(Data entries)
_ _ _
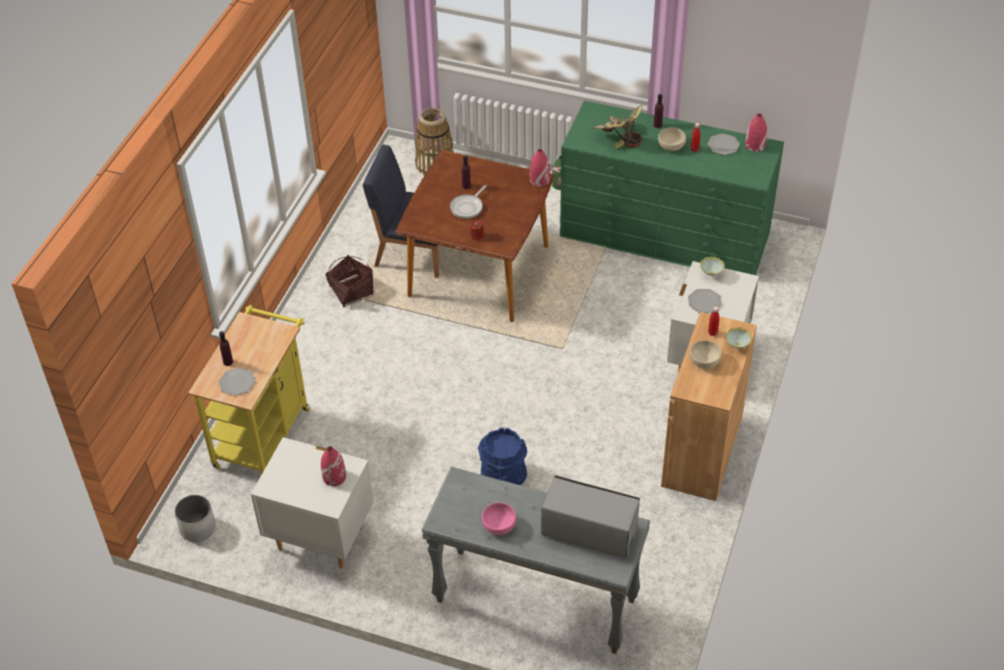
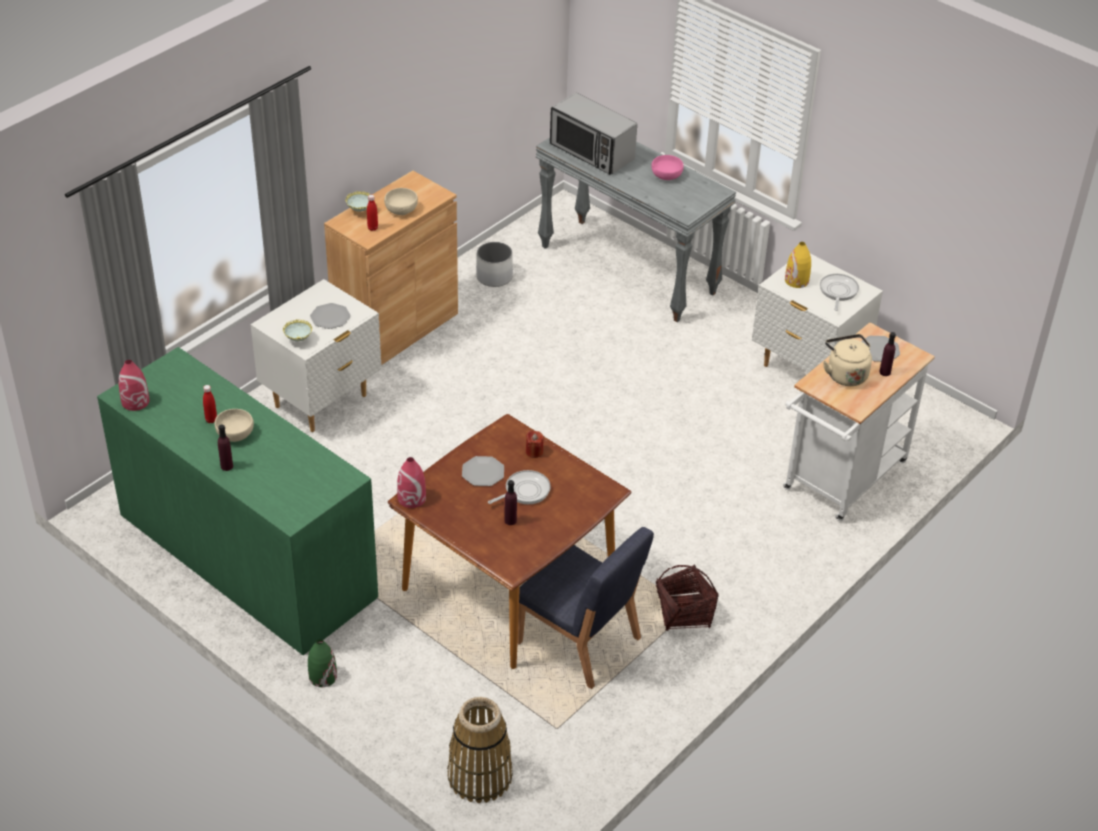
camera: 160 degrees left, 5 degrees down
(197, 528) = (931, 414): white planter -> white planter (494, 277)
(260, 349) = (845, 374): none -> beige kettle
(264, 432) = (840, 481): yellow cart -> white cart
(292, 477) = (838, 291): none -> frying pan
(334, 476) = (796, 281): red vase -> yellow vase
(503, 477) = (604, 365): blue bucket -> none
(619, 138) = (290, 465): potted plant -> none
(723, 145) = (172, 414): plate -> plate (483, 472)

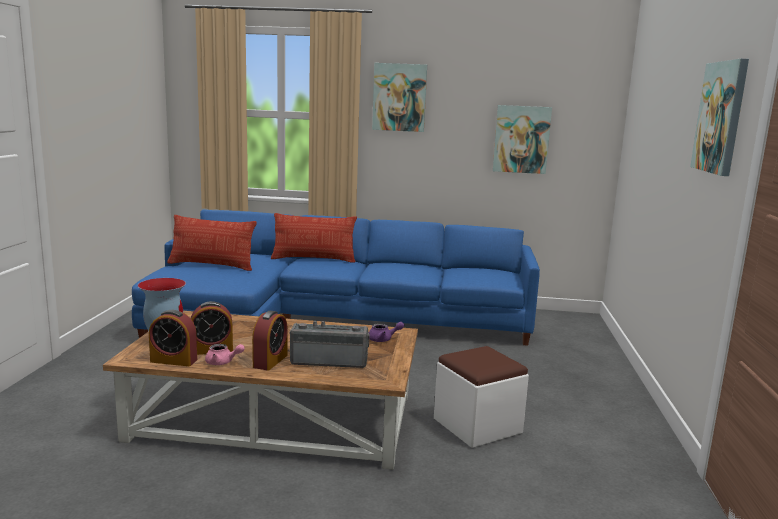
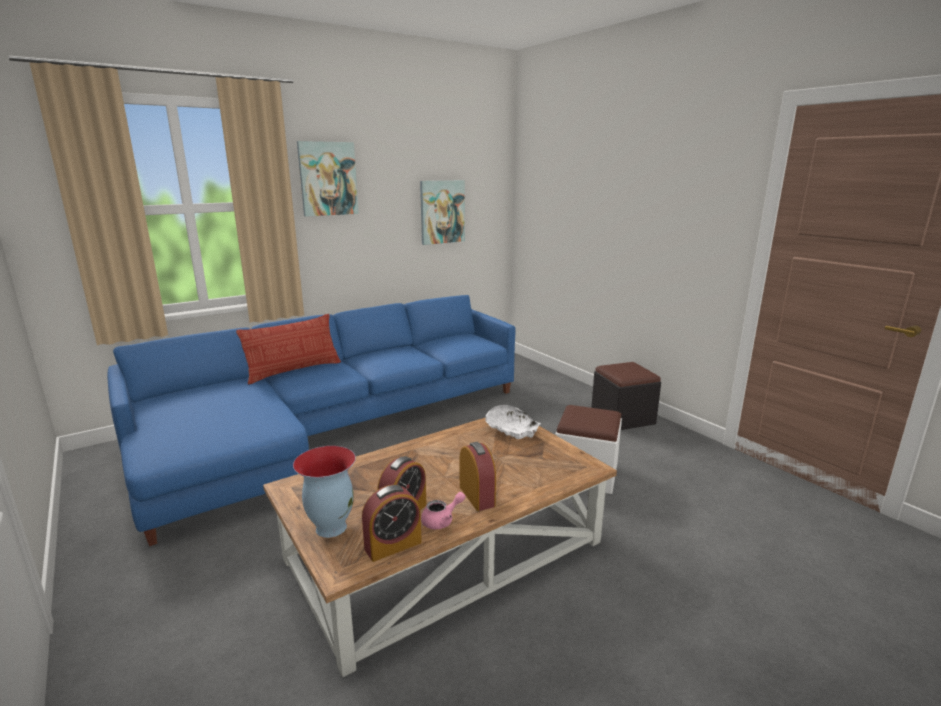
camera: 40 degrees left, 5 degrees up
(212, 265) = (198, 414): pillow -> none
(329, 361) = (518, 470): radio -> none
(383, 339) = (511, 430): purple teapot -> white bowl
(613, 404) = (622, 417): none -> black ottoman
(721, 117) = (701, 186): picture -> none

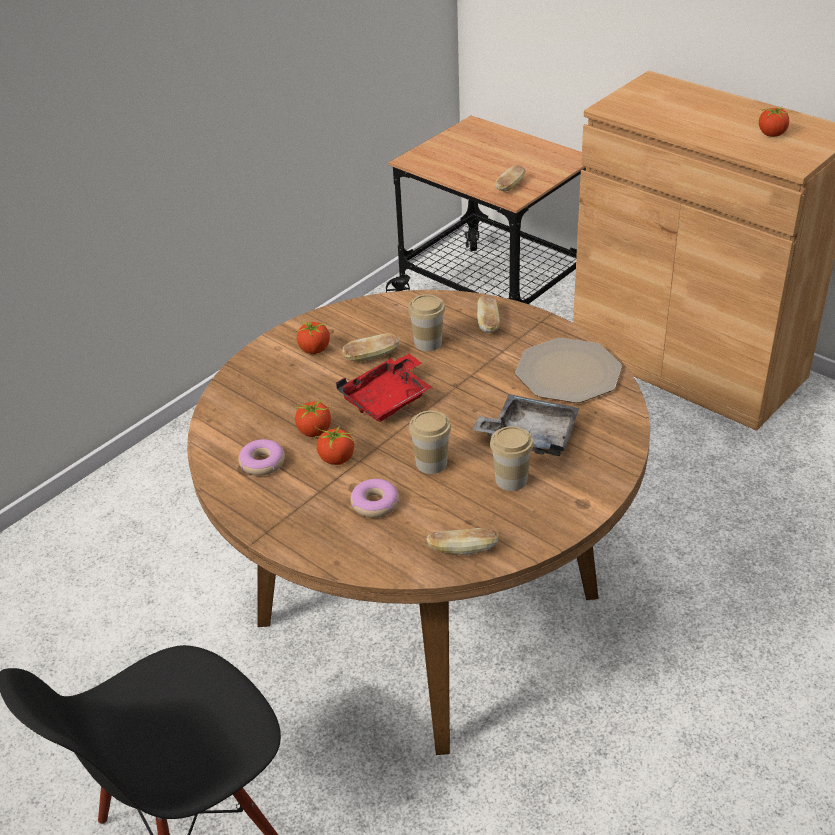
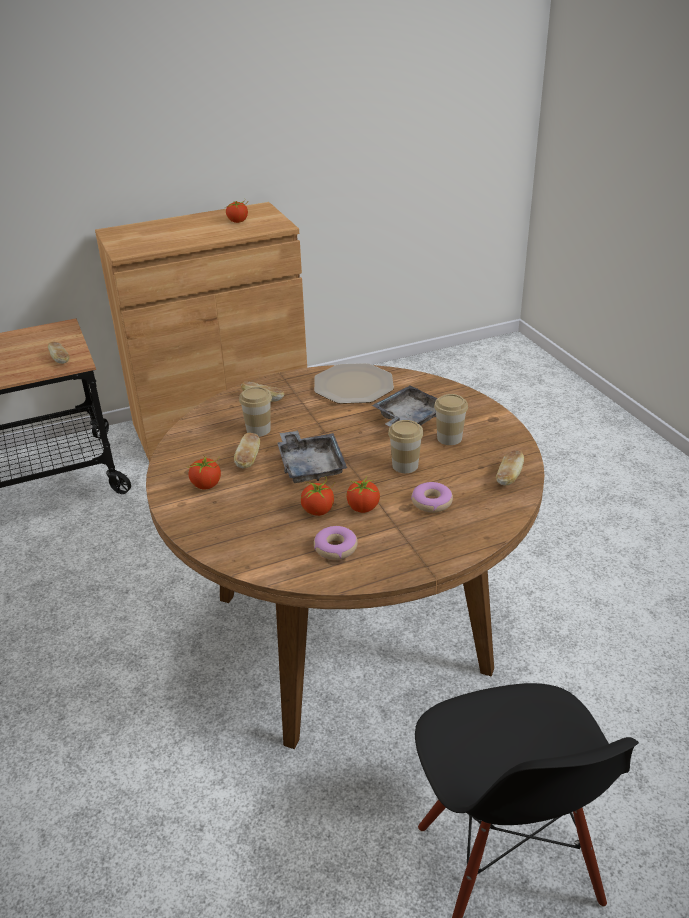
camera: 65 degrees left, 5 degrees down
(388, 399) = (310, 465): red tray -> grey tray

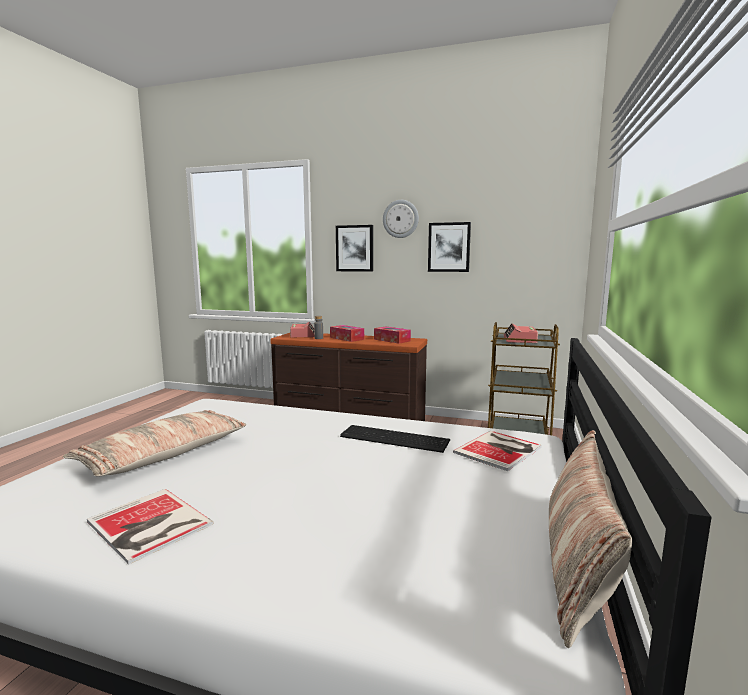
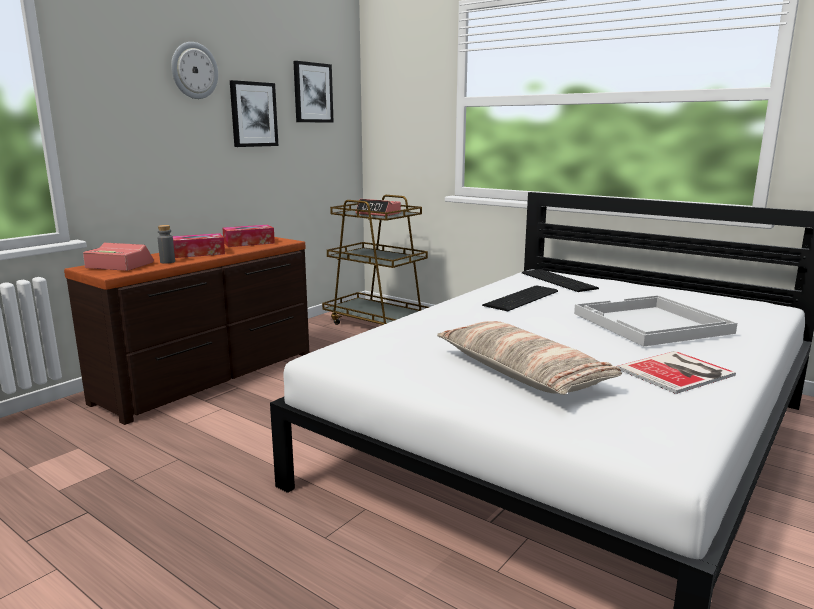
camera: 70 degrees left, 5 degrees up
(320, 506) = (650, 323): none -> white tray
(355, 248) = (132, 113): picture -> picture (312, 93)
(500, 450) = (558, 280): book -> keyboard
(578, 560) = (699, 291): pillow -> none

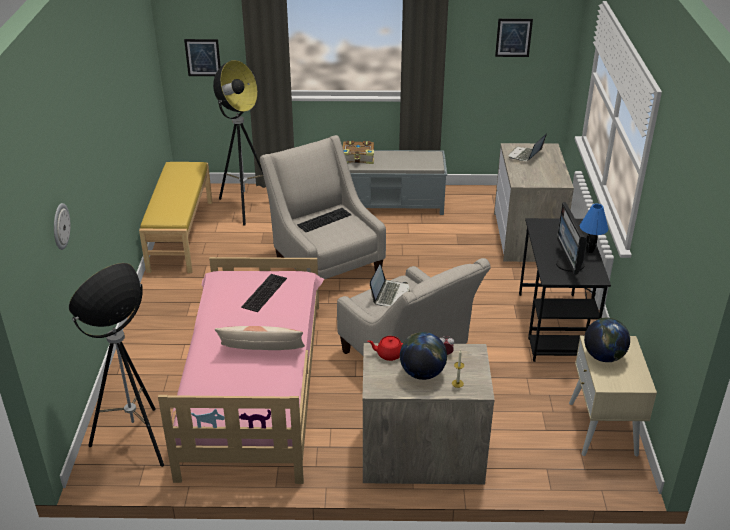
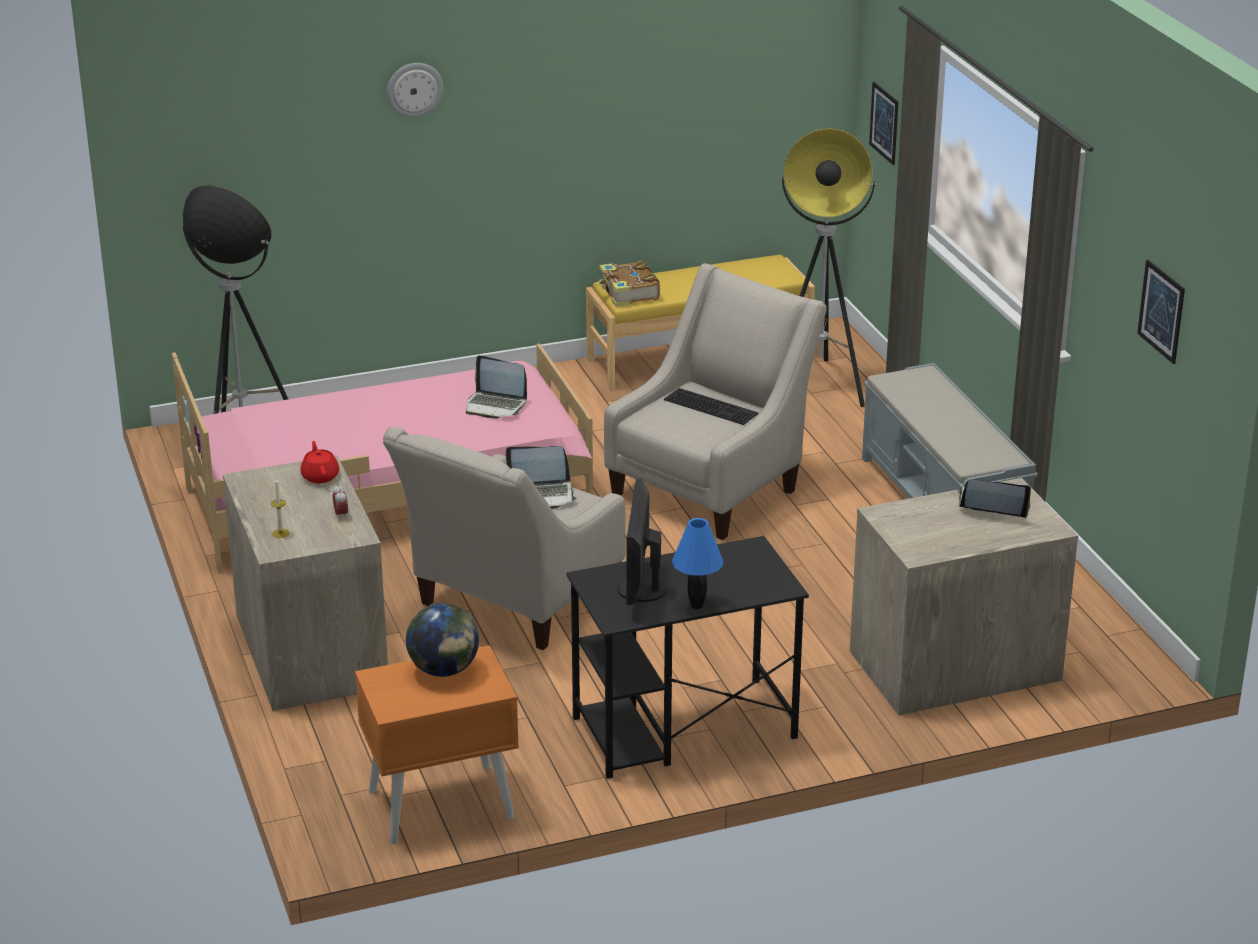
camera: 70 degrees right, 5 degrees down
(60, 226) = (293, 146): wall clock -> wall clock (414, 89)
(262, 352) = (361, 434): pillow -> none
(263, 292) = (495, 405): keyboard -> laptop
(358, 158) = (928, 392): book -> book (628, 293)
(422, 373) = (290, 505): globe -> none
(569, 264) = (640, 590): monitor -> monitor turned 60 degrees counterclockwise
(603, 428) = (440, 804): beige nightstand -> orange nightstand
_ _ _
Exercise description:
Output all the entries above verbatim, please. No images.

Answer area:
camera: 160 degrees left, 5 degrees down
(197, 528) = (931, 414): white planter -> white planter (494, 277)
(260, 349) = (845, 374): none -> beige kettle
(264, 432) = (840, 481): yellow cart -> white cart
(292, 477) = (838, 291): none -> frying pan
(334, 476) = (796, 281): red vase -> yellow vase
(503, 477) = (604, 365): blue bucket -> none
(619, 138) = (290, 465): potted plant -> none
(723, 145) = (172, 414): plate -> plate (483, 472)

camera: 40 degrees left, 5 degrees up
(212, 265) = (198, 414): pillow -> none
(329, 361) = (518, 470): radio -> none
(383, 339) = (511, 430): purple teapot -> white bowl
(613, 404) = (622, 417): none -> black ottoman
(721, 117) = (701, 186): picture -> none

camera: 65 degrees left, 5 degrees down
(388, 399) = (310, 465): red tray -> grey tray

camera: 70 degrees left, 5 degrees up
(320, 506) = (650, 323): none -> white tray
(355, 248) = (132, 113): picture -> picture (312, 93)
(500, 450) = (558, 280): book -> keyboard
(578, 560) = (699, 291): pillow -> none

camera: 70 degrees right, 5 degrees down
(60, 226) = (293, 146): wall clock -> wall clock (414, 89)
(262, 352) = (361, 434): pillow -> none
(263, 292) = (495, 405): keyboard -> laptop
(358, 158) = (928, 392): book -> book (628, 293)
(422, 373) = (290, 505): globe -> none
(569, 264) = (640, 590): monitor -> monitor turned 60 degrees counterclockwise
(603, 428) = (440, 804): beige nightstand -> orange nightstand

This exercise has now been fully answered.